# [Problem description]
Retype the part of the entries below that runs from the very first line through the line containing "order: Forcipulatida". Keep every line exactly as it appears, including both ends.

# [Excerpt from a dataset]

:::

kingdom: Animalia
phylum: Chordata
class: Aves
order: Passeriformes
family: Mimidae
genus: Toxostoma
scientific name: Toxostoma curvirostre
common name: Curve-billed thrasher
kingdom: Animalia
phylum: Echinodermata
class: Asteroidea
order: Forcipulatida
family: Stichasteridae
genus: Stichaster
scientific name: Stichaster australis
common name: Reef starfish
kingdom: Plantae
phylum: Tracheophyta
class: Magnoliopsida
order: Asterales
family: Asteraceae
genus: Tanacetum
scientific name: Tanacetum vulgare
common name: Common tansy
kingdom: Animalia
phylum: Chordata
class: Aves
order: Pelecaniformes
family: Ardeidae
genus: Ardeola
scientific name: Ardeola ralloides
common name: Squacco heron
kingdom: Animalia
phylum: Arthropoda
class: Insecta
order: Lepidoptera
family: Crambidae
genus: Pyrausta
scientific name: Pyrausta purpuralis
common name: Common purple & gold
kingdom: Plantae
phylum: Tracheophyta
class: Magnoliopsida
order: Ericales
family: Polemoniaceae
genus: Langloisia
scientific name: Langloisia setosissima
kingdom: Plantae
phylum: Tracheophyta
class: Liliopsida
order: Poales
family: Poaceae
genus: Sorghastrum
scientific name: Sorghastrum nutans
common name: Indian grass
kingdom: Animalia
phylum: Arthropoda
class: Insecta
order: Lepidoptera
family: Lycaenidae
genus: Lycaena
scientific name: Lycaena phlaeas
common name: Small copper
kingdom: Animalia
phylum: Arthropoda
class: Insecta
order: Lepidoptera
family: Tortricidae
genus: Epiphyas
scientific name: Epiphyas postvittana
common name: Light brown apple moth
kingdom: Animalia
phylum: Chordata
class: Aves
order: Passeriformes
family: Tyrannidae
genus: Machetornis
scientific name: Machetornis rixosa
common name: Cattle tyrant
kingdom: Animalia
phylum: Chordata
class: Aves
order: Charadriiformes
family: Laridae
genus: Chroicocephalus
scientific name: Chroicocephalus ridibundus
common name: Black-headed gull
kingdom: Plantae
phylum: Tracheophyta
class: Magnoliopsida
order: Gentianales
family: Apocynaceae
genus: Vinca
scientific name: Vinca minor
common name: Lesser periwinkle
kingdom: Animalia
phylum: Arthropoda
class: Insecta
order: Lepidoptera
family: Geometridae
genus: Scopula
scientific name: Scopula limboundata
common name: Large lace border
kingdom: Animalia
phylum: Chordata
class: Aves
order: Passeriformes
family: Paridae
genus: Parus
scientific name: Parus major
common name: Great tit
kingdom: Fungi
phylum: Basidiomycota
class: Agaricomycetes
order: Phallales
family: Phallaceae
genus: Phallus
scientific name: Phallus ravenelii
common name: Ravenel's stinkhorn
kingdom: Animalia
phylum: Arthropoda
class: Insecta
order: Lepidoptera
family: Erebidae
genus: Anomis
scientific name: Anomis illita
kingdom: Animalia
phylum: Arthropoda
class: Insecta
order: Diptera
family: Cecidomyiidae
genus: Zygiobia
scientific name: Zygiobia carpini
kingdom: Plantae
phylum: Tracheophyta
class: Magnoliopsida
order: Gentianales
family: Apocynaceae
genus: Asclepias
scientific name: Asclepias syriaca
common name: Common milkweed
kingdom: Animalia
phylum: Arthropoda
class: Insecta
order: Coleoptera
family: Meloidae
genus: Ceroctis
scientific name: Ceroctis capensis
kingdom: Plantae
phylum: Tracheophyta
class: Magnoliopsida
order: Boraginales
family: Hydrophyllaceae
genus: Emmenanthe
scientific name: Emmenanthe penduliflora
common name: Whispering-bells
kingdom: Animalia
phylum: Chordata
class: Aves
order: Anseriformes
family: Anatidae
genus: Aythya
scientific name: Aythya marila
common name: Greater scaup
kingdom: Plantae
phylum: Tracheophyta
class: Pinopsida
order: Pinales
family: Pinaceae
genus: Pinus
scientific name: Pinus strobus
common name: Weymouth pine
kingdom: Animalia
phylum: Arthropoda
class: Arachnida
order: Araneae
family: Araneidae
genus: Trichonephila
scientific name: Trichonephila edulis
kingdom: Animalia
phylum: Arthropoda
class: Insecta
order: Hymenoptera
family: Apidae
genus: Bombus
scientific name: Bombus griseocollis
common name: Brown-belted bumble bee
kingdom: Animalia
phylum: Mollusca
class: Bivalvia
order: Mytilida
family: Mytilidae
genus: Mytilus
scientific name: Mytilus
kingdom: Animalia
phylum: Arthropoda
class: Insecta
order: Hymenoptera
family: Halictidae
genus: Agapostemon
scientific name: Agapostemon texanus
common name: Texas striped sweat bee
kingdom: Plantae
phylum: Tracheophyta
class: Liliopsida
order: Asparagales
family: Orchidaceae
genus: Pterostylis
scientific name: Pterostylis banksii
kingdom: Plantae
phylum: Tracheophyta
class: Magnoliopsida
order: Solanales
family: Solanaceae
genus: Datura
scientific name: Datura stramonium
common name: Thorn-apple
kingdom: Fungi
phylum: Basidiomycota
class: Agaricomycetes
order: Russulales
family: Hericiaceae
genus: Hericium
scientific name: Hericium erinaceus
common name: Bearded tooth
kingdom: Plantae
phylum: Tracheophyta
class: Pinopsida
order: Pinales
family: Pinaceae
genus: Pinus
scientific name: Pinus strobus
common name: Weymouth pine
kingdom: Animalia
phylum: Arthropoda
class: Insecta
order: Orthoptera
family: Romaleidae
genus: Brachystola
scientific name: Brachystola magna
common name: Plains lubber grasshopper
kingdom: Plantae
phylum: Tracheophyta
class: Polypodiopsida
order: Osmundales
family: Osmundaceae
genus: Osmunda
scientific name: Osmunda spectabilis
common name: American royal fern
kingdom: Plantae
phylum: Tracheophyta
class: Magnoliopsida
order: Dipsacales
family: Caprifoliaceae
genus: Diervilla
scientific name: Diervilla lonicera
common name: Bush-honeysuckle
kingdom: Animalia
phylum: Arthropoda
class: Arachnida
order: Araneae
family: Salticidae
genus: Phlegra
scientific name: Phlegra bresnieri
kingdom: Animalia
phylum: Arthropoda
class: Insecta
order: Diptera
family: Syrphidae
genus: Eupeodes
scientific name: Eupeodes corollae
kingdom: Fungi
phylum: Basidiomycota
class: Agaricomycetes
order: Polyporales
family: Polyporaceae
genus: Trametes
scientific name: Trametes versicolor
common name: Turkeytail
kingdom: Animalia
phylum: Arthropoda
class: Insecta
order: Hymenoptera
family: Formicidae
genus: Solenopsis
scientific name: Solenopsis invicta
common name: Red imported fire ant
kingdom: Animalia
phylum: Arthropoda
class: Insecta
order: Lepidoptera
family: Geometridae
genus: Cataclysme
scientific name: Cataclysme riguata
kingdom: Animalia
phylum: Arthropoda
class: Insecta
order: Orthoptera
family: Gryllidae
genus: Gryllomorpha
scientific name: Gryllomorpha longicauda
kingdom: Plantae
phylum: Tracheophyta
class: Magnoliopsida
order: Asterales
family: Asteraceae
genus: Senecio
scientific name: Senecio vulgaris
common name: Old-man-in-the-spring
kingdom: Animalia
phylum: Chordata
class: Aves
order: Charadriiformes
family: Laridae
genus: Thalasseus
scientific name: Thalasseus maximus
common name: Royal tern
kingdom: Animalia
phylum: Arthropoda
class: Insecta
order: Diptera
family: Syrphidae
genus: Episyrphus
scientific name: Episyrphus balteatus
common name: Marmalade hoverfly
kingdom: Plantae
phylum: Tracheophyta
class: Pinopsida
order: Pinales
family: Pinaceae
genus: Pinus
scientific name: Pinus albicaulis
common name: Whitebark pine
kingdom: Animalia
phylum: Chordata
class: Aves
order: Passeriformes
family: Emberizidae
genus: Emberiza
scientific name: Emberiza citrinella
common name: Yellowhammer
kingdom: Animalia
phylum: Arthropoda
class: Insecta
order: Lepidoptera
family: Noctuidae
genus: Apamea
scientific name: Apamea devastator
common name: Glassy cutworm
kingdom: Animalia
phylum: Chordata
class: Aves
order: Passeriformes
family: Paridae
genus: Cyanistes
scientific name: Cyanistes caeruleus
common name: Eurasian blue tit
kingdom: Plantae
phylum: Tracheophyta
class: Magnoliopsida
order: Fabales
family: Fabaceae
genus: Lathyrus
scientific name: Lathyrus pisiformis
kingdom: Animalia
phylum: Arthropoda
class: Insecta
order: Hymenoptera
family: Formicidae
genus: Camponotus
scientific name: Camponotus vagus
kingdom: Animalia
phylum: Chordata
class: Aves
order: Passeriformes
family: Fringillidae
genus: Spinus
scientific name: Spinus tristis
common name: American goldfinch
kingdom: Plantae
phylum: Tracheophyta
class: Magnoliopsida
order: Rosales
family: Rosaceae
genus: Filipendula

:::

# [Reply to the exercise]
kingdom: Animalia
phylum: Chordata
class: Aves
order: Passeriformes
family: Mimidae
genus: Toxostoma
scientific name: Toxostoma curvirostre
common name: Curve-billed thrasher
kingdom: Animalia
phylum: Echinodermata
class: Asteroidea
order: Forcipulatida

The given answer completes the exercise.